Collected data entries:
──────────

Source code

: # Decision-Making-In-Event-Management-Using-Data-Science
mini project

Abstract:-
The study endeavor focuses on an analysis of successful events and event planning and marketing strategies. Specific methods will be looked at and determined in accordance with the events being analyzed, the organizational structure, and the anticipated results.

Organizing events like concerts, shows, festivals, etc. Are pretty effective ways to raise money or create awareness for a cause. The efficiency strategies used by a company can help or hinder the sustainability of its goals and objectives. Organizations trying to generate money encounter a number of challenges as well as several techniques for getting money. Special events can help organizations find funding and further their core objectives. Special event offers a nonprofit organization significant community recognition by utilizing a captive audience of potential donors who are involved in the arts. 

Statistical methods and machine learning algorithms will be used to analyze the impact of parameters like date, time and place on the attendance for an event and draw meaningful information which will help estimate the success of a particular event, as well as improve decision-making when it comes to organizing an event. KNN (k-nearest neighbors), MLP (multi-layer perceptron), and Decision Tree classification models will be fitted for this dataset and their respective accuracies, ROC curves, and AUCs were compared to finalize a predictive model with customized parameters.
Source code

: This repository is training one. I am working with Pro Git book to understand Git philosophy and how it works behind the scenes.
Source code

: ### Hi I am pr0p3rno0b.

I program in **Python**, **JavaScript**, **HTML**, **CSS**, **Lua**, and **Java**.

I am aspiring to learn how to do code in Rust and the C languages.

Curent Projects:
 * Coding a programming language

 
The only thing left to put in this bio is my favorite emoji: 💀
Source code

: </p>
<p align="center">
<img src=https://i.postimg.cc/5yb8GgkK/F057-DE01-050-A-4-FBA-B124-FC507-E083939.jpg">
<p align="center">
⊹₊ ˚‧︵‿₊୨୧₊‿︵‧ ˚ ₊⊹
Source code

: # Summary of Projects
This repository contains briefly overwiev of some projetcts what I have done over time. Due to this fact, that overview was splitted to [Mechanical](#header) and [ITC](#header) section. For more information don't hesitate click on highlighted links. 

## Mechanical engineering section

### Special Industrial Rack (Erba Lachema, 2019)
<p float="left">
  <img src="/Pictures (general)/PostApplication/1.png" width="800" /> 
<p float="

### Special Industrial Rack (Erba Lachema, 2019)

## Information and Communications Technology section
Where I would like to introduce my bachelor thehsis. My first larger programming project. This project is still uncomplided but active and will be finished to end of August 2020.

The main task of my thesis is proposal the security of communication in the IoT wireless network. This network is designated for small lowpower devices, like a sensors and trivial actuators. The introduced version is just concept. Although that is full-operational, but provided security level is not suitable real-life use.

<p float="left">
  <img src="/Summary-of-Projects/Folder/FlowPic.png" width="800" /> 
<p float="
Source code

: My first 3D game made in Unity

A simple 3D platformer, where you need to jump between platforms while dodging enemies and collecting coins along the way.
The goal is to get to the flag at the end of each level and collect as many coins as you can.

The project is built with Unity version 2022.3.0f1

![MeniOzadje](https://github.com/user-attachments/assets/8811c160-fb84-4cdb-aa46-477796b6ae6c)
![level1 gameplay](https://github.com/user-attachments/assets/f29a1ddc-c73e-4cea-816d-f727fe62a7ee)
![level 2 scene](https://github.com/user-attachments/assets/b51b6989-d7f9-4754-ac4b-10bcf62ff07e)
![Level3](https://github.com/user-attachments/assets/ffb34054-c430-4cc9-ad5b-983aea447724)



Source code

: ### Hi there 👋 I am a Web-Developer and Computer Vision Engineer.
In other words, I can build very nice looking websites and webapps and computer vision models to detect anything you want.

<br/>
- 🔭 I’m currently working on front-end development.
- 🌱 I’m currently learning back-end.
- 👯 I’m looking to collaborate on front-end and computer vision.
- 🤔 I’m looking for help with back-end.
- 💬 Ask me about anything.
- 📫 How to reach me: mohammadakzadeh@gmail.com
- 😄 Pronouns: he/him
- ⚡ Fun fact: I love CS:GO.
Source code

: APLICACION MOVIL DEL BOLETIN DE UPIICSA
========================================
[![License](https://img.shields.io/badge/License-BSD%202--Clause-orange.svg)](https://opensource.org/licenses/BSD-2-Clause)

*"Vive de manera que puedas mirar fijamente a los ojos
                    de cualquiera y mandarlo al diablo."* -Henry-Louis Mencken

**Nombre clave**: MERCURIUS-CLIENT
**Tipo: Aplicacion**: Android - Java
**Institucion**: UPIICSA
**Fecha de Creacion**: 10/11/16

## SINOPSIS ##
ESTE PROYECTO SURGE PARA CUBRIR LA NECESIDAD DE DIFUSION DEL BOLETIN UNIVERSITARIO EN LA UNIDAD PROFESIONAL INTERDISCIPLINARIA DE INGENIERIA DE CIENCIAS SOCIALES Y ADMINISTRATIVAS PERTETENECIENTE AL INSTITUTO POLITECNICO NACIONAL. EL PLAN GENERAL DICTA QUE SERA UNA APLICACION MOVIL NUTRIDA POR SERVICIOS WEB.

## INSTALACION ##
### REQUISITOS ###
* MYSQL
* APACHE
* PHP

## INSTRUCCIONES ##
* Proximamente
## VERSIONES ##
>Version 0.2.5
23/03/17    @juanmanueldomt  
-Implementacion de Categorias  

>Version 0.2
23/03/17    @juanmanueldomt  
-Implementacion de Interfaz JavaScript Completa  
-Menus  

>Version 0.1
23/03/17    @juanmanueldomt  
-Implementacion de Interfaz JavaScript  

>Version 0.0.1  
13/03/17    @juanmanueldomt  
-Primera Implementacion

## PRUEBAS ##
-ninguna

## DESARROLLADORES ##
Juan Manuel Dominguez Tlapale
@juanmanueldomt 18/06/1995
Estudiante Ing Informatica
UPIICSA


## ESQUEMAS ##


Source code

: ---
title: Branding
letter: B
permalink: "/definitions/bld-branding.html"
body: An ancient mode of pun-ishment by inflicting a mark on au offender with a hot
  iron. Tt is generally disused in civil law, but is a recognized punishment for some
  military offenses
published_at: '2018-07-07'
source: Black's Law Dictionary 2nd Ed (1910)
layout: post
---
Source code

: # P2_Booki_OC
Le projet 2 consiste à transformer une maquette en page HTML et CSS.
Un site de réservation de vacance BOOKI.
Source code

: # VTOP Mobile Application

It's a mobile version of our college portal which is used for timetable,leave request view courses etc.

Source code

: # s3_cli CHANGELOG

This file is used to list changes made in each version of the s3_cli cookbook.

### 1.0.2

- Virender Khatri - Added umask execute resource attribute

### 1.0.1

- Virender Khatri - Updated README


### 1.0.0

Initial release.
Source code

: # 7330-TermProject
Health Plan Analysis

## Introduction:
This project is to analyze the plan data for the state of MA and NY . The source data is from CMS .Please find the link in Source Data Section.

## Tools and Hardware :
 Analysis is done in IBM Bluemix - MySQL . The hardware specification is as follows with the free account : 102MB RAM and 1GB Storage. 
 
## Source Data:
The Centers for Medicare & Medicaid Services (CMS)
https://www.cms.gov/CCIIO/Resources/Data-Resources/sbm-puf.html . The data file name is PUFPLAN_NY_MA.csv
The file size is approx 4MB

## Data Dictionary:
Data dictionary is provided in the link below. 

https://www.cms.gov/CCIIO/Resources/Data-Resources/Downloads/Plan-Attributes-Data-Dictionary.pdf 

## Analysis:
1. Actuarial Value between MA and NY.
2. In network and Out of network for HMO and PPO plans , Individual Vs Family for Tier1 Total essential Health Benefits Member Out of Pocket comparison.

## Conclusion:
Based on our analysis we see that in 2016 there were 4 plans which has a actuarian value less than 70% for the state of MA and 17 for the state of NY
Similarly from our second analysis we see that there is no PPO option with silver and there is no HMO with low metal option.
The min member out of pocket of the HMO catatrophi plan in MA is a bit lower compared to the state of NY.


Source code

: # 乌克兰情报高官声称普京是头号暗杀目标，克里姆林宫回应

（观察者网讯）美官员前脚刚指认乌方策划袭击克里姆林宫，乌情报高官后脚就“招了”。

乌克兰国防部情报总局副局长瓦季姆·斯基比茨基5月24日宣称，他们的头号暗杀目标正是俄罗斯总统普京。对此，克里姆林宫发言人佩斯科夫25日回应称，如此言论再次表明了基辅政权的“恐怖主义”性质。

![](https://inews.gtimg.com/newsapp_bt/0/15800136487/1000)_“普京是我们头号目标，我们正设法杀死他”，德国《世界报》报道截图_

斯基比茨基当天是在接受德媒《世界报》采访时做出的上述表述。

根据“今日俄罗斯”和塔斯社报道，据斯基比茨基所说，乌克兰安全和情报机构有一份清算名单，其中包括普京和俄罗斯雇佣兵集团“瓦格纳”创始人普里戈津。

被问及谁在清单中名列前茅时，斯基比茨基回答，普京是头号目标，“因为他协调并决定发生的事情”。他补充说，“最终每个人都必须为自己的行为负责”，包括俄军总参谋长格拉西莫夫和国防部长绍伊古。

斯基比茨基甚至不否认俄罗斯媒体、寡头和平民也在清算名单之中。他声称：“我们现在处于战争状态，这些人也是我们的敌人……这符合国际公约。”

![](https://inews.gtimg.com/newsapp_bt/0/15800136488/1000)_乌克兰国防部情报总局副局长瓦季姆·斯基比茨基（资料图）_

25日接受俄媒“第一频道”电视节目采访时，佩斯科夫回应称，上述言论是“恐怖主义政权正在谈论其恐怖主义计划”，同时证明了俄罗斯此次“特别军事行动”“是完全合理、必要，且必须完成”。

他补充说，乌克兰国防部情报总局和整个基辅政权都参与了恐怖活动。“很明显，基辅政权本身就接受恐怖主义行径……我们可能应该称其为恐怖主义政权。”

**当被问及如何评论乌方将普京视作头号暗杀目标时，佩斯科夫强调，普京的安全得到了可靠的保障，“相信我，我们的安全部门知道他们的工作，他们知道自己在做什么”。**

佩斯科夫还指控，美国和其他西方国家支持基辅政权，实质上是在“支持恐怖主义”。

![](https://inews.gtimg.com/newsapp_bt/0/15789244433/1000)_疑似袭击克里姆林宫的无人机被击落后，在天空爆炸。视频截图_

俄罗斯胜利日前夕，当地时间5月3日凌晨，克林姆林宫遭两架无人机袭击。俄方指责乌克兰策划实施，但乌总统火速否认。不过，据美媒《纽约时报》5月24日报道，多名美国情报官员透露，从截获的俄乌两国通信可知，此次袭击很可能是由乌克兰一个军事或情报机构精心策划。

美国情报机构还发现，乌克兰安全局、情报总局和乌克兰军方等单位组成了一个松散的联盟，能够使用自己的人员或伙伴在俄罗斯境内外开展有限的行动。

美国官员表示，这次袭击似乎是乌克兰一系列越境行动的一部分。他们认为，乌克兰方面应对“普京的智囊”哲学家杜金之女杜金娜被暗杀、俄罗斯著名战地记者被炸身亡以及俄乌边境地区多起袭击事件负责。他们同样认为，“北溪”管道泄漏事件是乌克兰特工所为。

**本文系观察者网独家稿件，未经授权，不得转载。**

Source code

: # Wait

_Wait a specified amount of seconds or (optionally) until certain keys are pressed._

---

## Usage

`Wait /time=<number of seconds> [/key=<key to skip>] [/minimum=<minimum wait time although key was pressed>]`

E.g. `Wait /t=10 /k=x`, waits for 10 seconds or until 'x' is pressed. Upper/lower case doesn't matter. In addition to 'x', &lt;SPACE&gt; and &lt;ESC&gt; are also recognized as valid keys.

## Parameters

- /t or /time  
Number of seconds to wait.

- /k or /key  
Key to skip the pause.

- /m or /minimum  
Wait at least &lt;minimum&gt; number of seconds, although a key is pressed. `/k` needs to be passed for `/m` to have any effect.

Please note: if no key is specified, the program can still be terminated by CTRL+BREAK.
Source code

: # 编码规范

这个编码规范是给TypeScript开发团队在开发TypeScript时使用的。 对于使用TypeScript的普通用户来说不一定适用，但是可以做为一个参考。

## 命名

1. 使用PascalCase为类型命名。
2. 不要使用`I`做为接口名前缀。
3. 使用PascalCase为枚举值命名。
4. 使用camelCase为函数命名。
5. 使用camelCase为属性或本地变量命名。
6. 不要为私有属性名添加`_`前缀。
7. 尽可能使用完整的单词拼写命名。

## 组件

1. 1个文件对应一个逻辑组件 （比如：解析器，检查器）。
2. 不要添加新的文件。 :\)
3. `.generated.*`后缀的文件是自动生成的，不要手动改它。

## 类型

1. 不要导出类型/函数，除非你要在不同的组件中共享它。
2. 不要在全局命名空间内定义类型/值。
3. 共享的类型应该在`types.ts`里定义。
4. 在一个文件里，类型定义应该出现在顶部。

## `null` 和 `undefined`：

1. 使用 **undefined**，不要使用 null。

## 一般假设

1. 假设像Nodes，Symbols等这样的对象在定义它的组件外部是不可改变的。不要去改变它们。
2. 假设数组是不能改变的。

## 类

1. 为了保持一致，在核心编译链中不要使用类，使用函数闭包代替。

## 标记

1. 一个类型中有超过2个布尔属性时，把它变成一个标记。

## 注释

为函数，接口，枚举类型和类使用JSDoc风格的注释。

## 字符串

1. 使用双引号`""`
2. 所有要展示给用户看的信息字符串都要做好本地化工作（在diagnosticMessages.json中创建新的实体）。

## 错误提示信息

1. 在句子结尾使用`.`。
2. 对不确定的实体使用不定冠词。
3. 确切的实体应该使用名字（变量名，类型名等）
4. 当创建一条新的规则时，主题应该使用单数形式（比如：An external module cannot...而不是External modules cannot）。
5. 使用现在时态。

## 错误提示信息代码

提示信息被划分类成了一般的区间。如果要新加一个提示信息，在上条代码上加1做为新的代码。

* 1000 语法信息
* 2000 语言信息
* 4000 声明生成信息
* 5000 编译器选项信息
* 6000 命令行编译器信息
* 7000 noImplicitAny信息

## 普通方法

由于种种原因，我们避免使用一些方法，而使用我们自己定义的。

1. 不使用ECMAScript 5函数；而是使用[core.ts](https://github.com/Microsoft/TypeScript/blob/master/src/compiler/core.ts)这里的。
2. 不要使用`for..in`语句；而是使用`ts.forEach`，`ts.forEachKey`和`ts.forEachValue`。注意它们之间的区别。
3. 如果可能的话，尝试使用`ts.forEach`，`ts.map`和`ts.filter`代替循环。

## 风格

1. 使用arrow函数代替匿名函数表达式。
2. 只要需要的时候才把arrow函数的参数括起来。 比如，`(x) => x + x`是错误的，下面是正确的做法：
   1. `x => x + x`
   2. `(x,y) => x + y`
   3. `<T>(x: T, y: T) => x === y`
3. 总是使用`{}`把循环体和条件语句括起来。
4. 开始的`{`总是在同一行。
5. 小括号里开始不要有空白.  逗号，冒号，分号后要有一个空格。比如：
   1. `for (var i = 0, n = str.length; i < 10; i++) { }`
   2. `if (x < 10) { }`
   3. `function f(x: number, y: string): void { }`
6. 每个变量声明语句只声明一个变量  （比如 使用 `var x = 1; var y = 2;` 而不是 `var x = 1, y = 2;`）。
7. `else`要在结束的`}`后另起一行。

──────────

## Exercise directions
Rewrite the lines between the one containing "made in Unity" and the one containing "In other words, I", inclusive, replacing "coins" with "gems" and leaving everything else unchanged.

## Exercise output
: My first 3D game made in Unity

A simple 3D platformer, where you need to jump between platforms while dodging enemies and collecting gems along the way.
The goal is to get to the flag at the end of each level and collect as many gems as you can.

The project is built with Unity version 2022.3.0f1

![MeniOzadje](https://github.com/user-attachments/assets/8811c160-fb84-4cdb-aa46-477796b6ae6c)
![level1 gameplay](https://github.com/user-attachments/assets/f29a1ddc-c73e-4cea-816d-f727fe62a7ee)
![level 2 scene](https://github.com/user-attachments/assets/b51b6989-d7f9-4754-ac4b-10bcf62ff07e)
![Level3](https://github.com/user-attachments/assets/ffb34054-c430-4cc9-ad5b-983aea447724)



Source code

: ### Hi there 👋 I am a Web-Developer and Computer Vision Engineer.
In other words, I can build very nice looking websites and webapps and computer vision models to detect anything you want.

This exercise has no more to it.